Intercepting file I/O

This SystemTap script allows to intercept all the disk I/O operations in the system, including both high-level system calls and low-level block I/O (BIO) operations.

For each operation, the script reports its beginnig (call enter) and end (call return). Script intercepts
I/O operations at two layers: system calls and low-level block I/O (BIO) calls.

For system calls, such as sys_open, sys_read and sys_stat the script reports timestamp, PID, TID, the name of the calling process and the name of the call. The script separately reports call begins and returns. This allows easily determining bounds of the opeartion and measuring how much time each operation took.

Tracking low-level BIO is harder. The script intercepts generic_make_request() function, which is an entry point for all the BIO operations, and also all possible completion calls (functions that are called when the operation is complete): end_bio_bh_io_sync, mpage_end_io_read, mpage_end_io_write. The BIO call is initiated int the context of the calling process and then blocks until a completion method of the corresponding bio structure is called. Unfortunately, this method is called in the context of the kernel and does not directly refer to the process and original call. Thus even if we can easily track beginnings of low-level BIO calls, it is not easy to determine when the call has ended.

One way to match completion calls to initial calls is tracking the address of the corresponding bio structure. Normally this address does not change for the low-level operations. Thus we can sort operations by their timestamp and then find a next completion call with the same address as the initial generic_make_request() call. This approach works in the vast majority of cases.
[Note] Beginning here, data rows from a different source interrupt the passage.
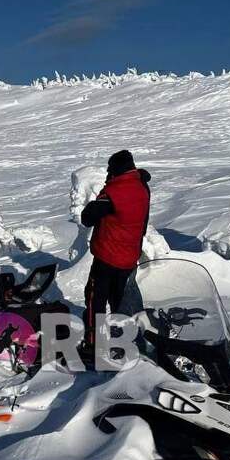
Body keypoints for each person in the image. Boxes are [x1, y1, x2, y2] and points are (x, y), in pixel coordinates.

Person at [78, 149, 151, 366]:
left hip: (107, 257)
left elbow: (87, 217)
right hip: (129, 257)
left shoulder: (114, 192)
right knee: (121, 301)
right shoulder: (142, 187)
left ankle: (93, 345)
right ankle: (124, 342)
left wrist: (101, 196)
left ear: (115, 169)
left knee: (95, 300)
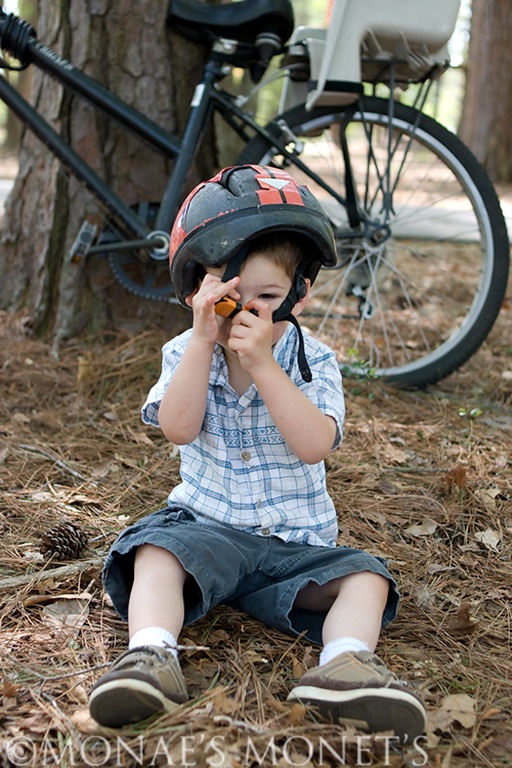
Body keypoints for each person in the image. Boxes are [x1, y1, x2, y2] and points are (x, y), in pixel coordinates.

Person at [88, 165, 426, 742]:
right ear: (198, 292)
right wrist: (200, 342)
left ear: (300, 293)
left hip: (295, 547)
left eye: (268, 298)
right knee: (154, 552)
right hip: (208, 534)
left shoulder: (310, 360)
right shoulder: (184, 350)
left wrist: (266, 367)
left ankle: (344, 667)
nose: (248, 314)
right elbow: (176, 427)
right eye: (229, 299)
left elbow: (315, 442)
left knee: (366, 578)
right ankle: (149, 657)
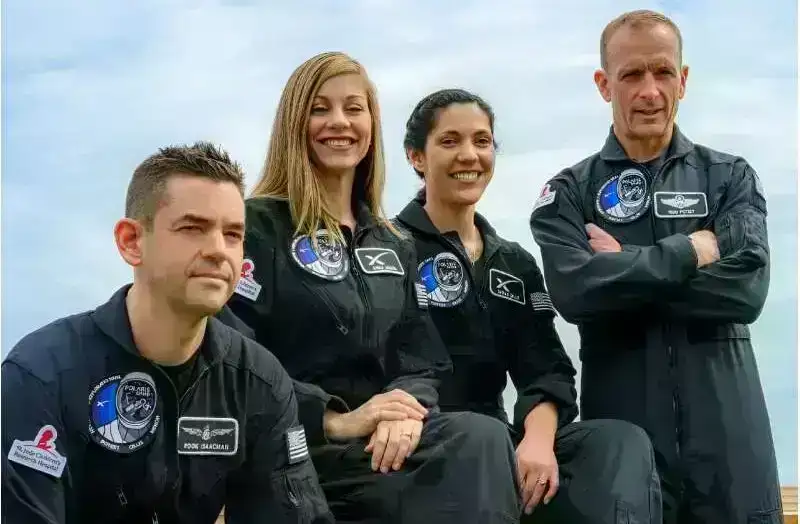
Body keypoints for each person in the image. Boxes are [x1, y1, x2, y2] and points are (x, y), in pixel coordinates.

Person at [220, 51, 522, 523]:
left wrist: (403, 411)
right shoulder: (254, 225)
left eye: (353, 108)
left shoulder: (393, 242)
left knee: (482, 436)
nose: (339, 122)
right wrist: (333, 418)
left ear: (371, 124)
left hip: (379, 450)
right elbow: (231, 351)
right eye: (320, 109)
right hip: (294, 448)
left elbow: (420, 359)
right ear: (294, 123)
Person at [529, 9, 782, 524]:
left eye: (663, 72)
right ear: (604, 84)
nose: (650, 91)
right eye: (631, 75)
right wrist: (687, 253)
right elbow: (577, 293)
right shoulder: (569, 193)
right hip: (625, 453)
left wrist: (623, 267)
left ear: (683, 80)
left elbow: (747, 291)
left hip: (732, 451)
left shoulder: (729, 178)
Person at [1, 142, 334, 524]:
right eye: (192, 228)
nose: (218, 251)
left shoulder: (260, 381)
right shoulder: (40, 375)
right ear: (131, 241)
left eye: (232, 234)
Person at [395, 88, 663, 524]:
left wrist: (537, 442)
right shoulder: (389, 249)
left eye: (482, 141)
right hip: (418, 444)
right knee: (479, 442)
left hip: (497, 439)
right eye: (450, 141)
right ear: (417, 157)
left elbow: (545, 370)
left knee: (619, 443)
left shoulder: (514, 262)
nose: (469, 155)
We can learn many interesting things by looking at the information retrieved. One important observation is that each BIO call corresponds to a single disk access. Thus we can reliably determine what percentage of I/O calls are gettng data from cache by simply looking how many system calls initiated BIO calls. Second, we can see which system calls result in disk operations and in which circumstances. Third, we can determine how much time each operation has taken to complete.

Finally, you can run the script in the autopilot mode and then retrieve the log. By parsing the log you can get a complete picture of what is going on in the system - which processes are initiating I/O, how they access disk etc. You can take a look at the SystemTap site for more information and for more script examples.